MPM wrote on 11/11/2009, 11:43 AM
IMHO something about the avi is *off* -- know that doesn't sound too tech, but without playing with it can't say which part, which in the end won't likely matter anyway. Avery writes V/Dub to handle pretty much anything legal, & on a huge range of hardware. Sony doesn't have to do that with Vega, if they could, so they don't or can't or something. Your problem is getting the video into Vegas...

You might get away with changing or setting the default decoder for this avi on your system -- I didn't read far enough into the fan page to look for the fourCC code it uses, but V/Dub or mediainfo, or one of the fourcc changers should tell you [the changers let you swap it to something else]. Vegas likes RGB vs. the YUV types, & in some cases like HUFFYUV, all it takes is a checkbox in the codec settings.
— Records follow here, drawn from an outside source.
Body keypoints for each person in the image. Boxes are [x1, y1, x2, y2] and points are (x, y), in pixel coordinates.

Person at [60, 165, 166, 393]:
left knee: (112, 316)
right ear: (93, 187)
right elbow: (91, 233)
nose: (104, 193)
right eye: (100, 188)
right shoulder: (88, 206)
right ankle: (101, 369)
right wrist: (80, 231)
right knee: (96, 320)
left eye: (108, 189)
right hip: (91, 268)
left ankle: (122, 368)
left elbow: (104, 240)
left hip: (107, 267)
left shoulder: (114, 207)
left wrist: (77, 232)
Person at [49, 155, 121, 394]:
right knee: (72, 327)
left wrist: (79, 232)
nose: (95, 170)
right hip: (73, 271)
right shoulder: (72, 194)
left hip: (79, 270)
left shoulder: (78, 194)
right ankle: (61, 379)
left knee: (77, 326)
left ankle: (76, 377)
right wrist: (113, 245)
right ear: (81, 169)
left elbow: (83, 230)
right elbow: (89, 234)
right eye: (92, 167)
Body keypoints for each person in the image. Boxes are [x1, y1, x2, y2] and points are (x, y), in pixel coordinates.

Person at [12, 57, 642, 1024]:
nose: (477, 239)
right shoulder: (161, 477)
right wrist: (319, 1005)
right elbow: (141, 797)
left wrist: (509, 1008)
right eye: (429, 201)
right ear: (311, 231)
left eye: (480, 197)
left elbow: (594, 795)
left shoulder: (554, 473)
The avi files themselves could also be slightly mis-written, & a stream copy in V/Dub might fix it with no re-encoding quality loss. Or you could render to an intermediate, or frame serve using V/Dub, or AviSynth -> VFAPI to get your video onto the timeline. You could also research putting the internal video into another external wrapper format, as when you save it to Quicktime -- I'd just watch the CPU activity to try & make sure the video's not reencoded, but just copied into the Q/Time wrapper.
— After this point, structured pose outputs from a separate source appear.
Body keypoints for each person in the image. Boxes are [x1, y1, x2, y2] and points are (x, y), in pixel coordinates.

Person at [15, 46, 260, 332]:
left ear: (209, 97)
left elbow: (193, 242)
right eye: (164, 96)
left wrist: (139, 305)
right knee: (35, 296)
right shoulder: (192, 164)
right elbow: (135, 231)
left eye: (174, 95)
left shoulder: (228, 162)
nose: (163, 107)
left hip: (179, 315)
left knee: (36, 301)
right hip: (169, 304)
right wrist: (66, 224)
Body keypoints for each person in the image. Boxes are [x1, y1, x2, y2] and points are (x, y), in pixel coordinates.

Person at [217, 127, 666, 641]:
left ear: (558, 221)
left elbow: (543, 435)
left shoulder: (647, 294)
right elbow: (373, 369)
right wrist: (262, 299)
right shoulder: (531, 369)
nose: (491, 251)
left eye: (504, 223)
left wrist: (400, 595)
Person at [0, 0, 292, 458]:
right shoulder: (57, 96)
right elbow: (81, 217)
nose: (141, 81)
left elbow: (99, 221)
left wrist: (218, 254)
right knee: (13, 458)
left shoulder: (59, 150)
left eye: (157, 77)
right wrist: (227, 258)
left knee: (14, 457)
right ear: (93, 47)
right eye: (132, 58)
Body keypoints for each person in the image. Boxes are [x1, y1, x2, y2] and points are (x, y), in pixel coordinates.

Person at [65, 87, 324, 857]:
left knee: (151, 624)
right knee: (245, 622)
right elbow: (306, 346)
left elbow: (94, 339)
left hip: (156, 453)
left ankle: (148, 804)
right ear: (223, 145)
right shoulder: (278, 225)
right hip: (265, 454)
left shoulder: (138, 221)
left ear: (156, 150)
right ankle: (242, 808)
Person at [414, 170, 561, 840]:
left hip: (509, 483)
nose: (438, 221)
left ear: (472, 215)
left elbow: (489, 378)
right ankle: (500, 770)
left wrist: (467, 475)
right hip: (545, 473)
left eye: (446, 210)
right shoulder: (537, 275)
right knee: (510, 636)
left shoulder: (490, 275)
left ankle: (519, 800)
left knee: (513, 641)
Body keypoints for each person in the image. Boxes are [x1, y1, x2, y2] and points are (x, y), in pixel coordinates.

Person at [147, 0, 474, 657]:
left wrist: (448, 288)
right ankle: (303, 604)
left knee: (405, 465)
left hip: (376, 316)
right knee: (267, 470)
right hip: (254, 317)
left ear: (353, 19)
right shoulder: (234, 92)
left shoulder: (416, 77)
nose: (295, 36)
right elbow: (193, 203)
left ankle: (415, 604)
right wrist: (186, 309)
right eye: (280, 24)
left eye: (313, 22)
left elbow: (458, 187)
Far as why Vegas won't take it, could be it can't, period, or it could be the file's off like I started.
musicvid10 wrote on 11/11/2009, 11:48 AM
Or it could be encoded MJPEG, as Mike's response, as well as internet search results, indicates.
ronaldf wrote on 11/11/2009, 12:40 PM
It worked….but. The clip loaded into Vegas but the last represented frame on the time line was solid red. I dragged another copy of the file into the time line. It also had the last represented frame as a solid red one. I then dragged the second clip to the same track as the first one and slid the start of second over the end of the first to make an automatic fade transition. The red disappeared on the first clip. The resultant transition was jerky. I separated the clips and shortened the length of the first clip. When I lengthen it back out, the red frame was gone. I again slid the clips back together and the transition is still jerky. It may be just the quality of the video.
musicvid10 wrote on 11/11/2009, 12:51 PM
Transitions don't always preview in real time because they must be rendered in real time. This is fundamental and the way to correct it is to pre-render your transitions.

Red frame = Corrupt Frame
Trim it or set your loop and render to new track.

Glad you got your video to open in Vegas using Mike's suggestion.
The rest are peripheral issues that you can find solutions to using the forum search features.